◆ REQUIRED WORK ◆
Restate word for word the lines of the entries below, starting with the line that holds "### Typed schema" and ending with the line that holds "### Detailed error messages", and no others.

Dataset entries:
┌──
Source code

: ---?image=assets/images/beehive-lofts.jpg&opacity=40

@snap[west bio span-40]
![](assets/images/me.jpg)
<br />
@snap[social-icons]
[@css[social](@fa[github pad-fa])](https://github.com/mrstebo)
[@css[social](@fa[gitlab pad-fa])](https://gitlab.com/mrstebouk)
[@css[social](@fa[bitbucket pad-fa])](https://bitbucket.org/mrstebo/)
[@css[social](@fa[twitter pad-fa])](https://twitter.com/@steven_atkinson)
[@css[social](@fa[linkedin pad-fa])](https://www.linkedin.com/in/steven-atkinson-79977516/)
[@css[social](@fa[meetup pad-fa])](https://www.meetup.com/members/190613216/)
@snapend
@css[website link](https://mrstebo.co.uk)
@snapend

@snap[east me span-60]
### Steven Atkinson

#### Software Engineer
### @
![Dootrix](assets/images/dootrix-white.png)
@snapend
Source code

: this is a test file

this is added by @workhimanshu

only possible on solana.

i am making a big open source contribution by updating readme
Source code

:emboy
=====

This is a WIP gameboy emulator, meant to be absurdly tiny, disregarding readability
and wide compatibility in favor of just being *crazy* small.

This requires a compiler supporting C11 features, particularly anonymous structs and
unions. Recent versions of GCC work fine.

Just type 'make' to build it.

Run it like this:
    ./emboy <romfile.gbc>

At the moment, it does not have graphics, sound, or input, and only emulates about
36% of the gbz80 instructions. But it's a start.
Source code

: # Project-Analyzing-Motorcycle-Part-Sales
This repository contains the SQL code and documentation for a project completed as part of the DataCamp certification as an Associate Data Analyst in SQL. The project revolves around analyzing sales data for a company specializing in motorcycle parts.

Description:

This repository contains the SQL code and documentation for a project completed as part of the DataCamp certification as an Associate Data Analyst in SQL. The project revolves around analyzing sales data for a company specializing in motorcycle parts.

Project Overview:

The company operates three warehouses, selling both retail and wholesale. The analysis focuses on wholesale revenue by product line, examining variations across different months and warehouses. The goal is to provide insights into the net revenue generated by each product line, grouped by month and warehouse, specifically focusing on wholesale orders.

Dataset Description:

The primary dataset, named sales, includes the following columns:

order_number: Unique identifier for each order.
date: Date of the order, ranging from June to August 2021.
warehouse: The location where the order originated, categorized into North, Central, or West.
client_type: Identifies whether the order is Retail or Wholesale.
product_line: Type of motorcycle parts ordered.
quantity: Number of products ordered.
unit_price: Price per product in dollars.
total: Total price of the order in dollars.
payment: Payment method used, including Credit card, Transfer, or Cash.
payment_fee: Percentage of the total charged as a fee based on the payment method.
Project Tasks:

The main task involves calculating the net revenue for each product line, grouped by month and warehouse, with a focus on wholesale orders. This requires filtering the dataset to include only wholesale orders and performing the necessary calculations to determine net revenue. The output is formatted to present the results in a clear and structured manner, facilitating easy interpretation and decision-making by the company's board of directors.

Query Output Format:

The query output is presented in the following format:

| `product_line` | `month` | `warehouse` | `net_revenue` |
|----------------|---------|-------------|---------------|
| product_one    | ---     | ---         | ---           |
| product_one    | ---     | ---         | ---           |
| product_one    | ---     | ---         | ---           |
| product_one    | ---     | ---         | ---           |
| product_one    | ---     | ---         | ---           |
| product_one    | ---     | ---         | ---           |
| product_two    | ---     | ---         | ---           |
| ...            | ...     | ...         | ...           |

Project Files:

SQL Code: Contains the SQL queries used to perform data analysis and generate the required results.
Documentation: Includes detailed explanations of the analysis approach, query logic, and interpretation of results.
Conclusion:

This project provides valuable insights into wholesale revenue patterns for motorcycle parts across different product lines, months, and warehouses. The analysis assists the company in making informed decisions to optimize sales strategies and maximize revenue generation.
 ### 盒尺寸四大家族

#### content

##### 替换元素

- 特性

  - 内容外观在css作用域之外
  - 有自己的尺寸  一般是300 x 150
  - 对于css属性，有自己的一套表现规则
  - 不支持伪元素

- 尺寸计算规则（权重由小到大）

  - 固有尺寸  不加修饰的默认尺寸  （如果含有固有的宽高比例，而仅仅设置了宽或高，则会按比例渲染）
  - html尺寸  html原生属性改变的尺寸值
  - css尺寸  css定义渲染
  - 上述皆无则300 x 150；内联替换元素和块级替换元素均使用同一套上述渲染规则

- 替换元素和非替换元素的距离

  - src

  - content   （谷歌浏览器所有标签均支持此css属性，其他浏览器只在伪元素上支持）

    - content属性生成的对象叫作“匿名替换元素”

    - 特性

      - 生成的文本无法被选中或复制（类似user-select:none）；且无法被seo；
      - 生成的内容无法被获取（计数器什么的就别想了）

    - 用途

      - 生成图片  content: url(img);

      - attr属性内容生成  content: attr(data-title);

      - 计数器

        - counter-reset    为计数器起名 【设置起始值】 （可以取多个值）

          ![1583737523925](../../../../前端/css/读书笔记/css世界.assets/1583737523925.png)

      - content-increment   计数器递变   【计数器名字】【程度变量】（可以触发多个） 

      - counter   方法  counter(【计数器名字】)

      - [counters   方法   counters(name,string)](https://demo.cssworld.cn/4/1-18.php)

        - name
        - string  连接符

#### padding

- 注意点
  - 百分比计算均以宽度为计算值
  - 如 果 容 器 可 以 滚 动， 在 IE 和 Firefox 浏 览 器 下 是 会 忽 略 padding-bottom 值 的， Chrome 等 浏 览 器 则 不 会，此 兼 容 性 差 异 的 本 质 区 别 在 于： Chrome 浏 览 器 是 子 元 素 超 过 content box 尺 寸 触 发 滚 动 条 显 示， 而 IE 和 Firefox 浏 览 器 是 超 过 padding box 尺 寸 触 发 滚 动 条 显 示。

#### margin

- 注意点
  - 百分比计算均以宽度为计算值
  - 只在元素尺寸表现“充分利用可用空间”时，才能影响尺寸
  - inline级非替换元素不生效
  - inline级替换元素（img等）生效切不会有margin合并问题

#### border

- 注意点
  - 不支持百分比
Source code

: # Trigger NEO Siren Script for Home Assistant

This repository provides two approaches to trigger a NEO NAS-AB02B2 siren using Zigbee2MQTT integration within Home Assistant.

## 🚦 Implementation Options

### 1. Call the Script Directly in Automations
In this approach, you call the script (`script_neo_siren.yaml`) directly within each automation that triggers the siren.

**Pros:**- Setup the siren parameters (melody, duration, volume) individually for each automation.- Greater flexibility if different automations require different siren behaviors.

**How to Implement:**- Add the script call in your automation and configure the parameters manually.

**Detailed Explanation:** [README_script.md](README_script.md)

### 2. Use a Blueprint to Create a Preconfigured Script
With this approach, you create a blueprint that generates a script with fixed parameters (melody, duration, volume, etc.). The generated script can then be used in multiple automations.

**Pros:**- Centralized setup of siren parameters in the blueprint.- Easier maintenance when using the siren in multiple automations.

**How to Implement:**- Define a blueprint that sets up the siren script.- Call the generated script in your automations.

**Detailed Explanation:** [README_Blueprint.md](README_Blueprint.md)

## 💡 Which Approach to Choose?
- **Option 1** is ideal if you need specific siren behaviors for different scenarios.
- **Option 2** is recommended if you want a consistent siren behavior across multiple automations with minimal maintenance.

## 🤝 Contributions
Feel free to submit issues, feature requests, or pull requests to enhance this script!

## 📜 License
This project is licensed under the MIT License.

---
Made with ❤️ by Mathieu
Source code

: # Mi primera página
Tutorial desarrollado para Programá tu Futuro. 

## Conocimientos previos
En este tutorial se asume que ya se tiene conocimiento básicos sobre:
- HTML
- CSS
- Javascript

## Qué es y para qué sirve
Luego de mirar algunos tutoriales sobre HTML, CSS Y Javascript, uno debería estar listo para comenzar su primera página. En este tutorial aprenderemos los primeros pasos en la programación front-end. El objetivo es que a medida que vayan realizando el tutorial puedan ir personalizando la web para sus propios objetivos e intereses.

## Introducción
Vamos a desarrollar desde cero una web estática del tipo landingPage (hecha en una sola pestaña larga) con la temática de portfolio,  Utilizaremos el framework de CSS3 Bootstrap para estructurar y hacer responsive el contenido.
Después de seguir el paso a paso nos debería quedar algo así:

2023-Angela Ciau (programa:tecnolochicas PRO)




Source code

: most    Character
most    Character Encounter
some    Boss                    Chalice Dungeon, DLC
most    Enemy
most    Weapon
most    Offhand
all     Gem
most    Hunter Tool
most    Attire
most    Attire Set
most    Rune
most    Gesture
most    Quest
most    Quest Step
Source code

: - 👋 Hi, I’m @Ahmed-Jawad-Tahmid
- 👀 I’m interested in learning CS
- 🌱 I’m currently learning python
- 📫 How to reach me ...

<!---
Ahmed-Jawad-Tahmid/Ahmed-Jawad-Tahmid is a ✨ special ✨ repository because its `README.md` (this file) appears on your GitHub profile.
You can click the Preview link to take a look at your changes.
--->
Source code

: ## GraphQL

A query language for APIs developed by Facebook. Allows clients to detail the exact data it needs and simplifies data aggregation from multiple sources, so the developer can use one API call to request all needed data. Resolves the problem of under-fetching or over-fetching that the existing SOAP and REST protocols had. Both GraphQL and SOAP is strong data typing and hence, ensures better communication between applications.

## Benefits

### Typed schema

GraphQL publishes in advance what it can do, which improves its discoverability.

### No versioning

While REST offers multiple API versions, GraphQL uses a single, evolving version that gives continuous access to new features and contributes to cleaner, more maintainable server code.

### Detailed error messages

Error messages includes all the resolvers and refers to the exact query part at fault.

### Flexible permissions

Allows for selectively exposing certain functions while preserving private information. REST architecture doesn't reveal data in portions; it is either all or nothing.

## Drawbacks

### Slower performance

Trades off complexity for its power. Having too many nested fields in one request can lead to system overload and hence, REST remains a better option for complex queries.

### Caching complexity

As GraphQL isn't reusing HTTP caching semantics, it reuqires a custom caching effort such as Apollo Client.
└──
◆ OUTPUT OF THE TASK ◆
### Typed schema

GraphQL publishes in advance what it can do, which improves its discoverability.

### No versioning

While REST offers multiple API versions, GraphQL uses a single, evolving version that gives continuous access to new features and contributes to cleaner, more maintainable server code.

### Detailed error messages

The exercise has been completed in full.